His work also focused on cybersecurity. He led the DHS’s negotiations with Israel and China on cybersecurity. A landmark agreement reached in 2015 with the Chinese government reduced, for a brief period, Chinese cyberattacks against American companies aimed at the theft of intellectual property.

After the normalization of U.S.-Cuba relations, Mayorkas led the Obama administration’s delegation to Cuba, and negotiated with the Cuban government on port and cargo security and U.S.-Cuba travel.

Mayorkas was also involved in the Department’s counterterrorism and anti-cybercrime efforts, as well as its public-private partnerships, and efforts to fight antisemitism.

Under Mayorkas’s tenure, DHS greatly expanded its Cyber Crimes Center in Fairfax, Virginia, to aid the department’s efforts to combat various cybercrimes, ranging from child exploitation to computer hacking and intellectual property theft.

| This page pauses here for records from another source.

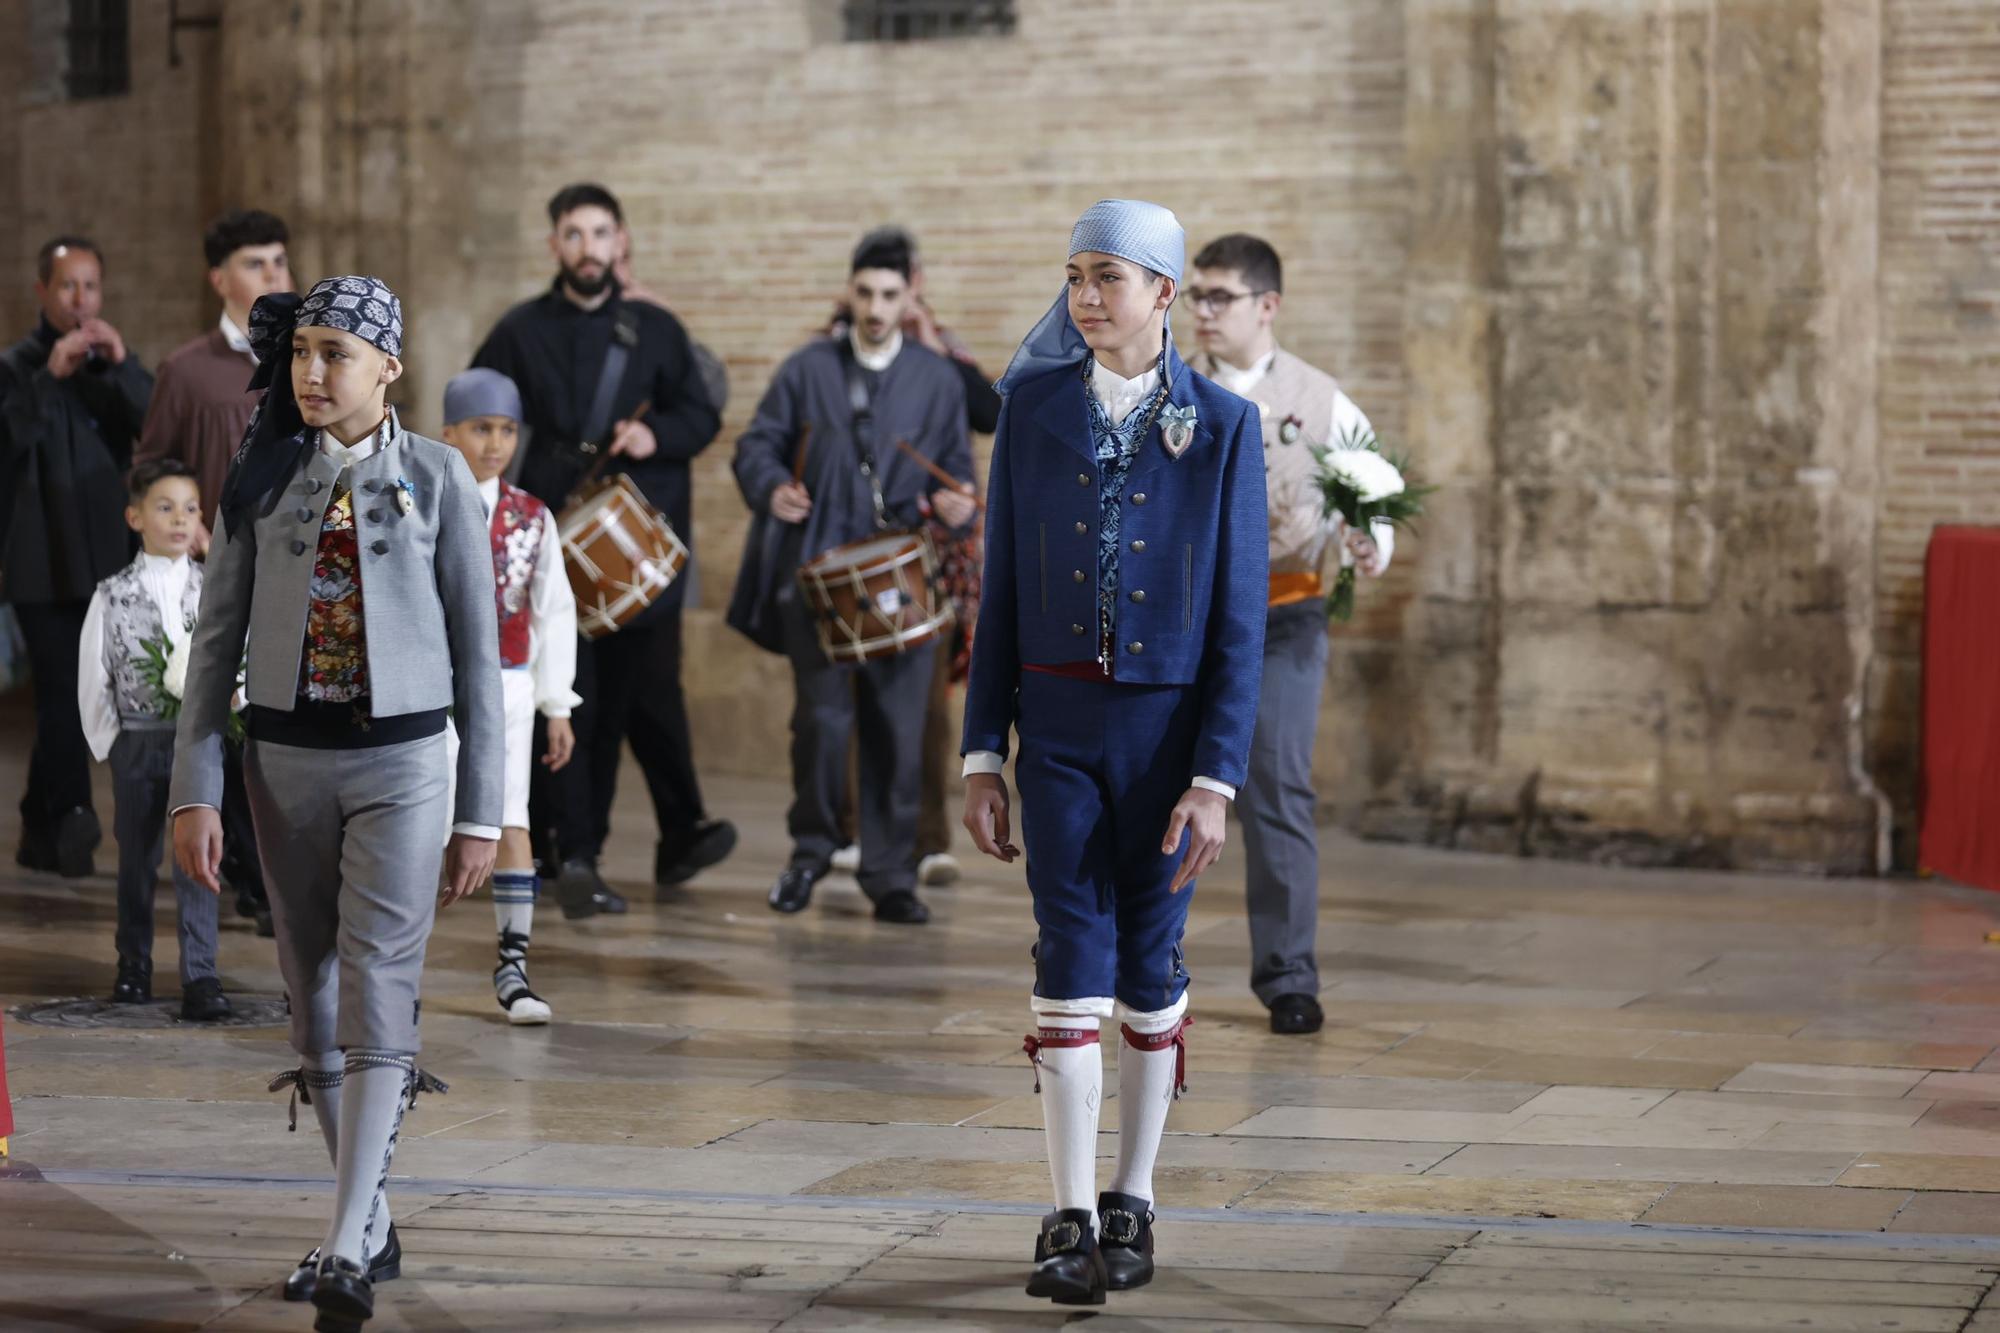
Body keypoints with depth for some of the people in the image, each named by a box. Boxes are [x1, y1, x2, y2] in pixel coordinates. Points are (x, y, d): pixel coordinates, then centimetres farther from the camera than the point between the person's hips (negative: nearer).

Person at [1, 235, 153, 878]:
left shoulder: (115, 364, 12)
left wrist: (122, 366, -16)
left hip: (105, 558, 4)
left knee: (66, 702, 9)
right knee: (62, 693, -14)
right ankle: (70, 817, -18)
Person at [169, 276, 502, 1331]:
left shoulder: (437, 479, -3)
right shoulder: (260, 481, 4)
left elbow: (477, 651, 0)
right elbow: (216, 641, 5)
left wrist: (481, 813, -1)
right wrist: (194, 792, -2)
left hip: (400, 765, -3)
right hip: (286, 759, 3)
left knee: (379, 997, -13)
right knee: (314, 998, 8)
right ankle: (373, 1228, 21)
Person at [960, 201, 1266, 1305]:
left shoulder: (1221, 426, -3)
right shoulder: (1033, 406, 2)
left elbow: (1240, 614, -4)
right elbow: (1001, 590, 5)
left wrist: (1216, 779, -10)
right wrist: (984, 753, 1)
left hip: (1169, 724, -1)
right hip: (1058, 723, 1)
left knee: (1150, 963, 7)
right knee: (1071, 958, -7)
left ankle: (1131, 1205, 20)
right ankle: (1070, 1219, -5)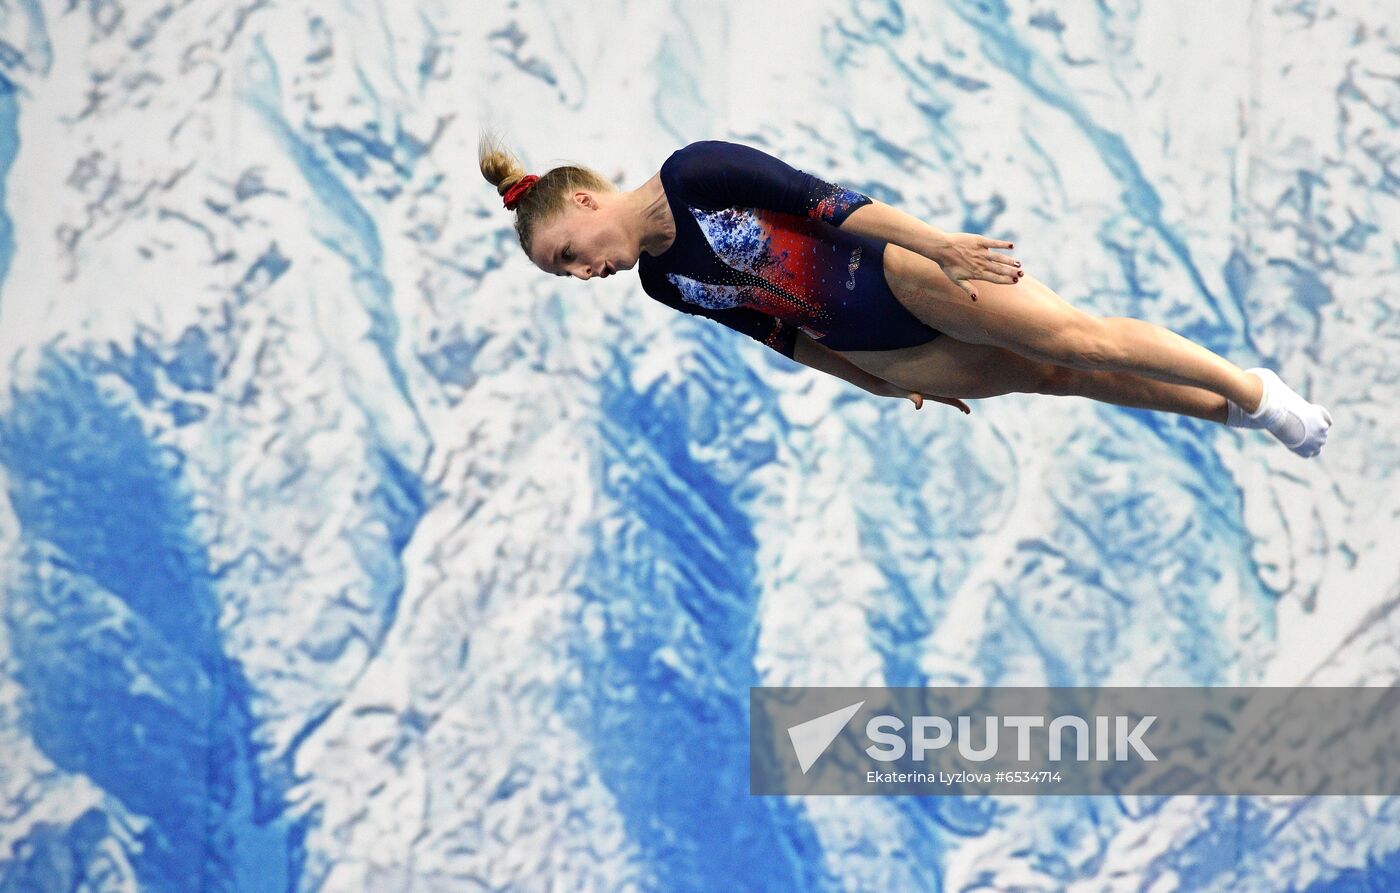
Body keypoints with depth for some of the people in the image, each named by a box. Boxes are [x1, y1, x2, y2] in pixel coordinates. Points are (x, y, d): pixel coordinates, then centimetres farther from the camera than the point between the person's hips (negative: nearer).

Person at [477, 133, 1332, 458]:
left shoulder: (693, 174, -14)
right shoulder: (663, 282, 8)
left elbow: (822, 201, -18)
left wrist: (941, 244, -22)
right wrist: (889, 386, 18)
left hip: (894, 271, -6)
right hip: (869, 346, 6)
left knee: (1078, 340, -15)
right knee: (1052, 377, 1)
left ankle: (1254, 390, -4)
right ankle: (1228, 411, 7)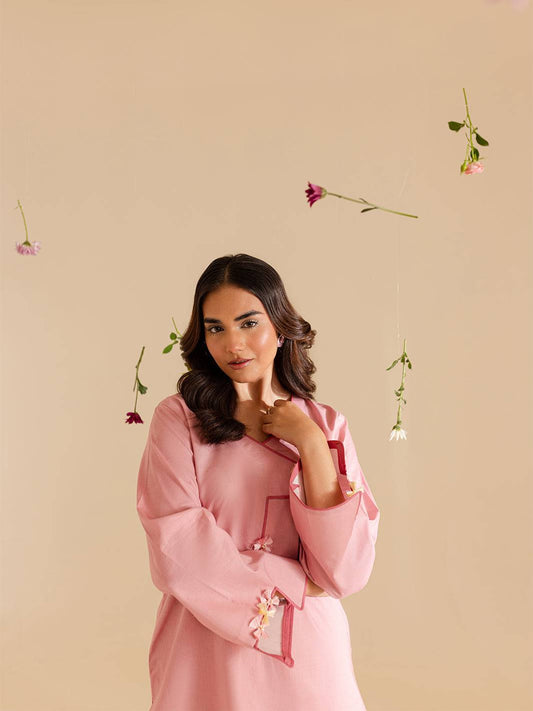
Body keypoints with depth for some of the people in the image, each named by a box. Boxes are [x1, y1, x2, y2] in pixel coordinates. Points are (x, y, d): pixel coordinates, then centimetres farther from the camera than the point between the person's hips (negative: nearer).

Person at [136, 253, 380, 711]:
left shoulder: (325, 425, -2)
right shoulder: (179, 418, -8)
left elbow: (347, 572, -11)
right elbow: (178, 556, -16)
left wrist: (311, 445, -16)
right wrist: (295, 582, -10)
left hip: (306, 654, 2)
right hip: (205, 655, -1)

Mayorkas was involved in efforts to address DHS’s presence on GAO’s “high-risk list” for management challenges; Mayorkas, as well as Homeland Security Secretary Jeh Johnson, acknowledged low morale among DHS employees (a longstanding problem that pre-dated the Obama administration) and took steps aimed at boosting morale.

Mayorkas joined the law firm of Wilmer Cutler Pickering Hale and Dorr in the firm’s Washington office from October 2016 until 2020.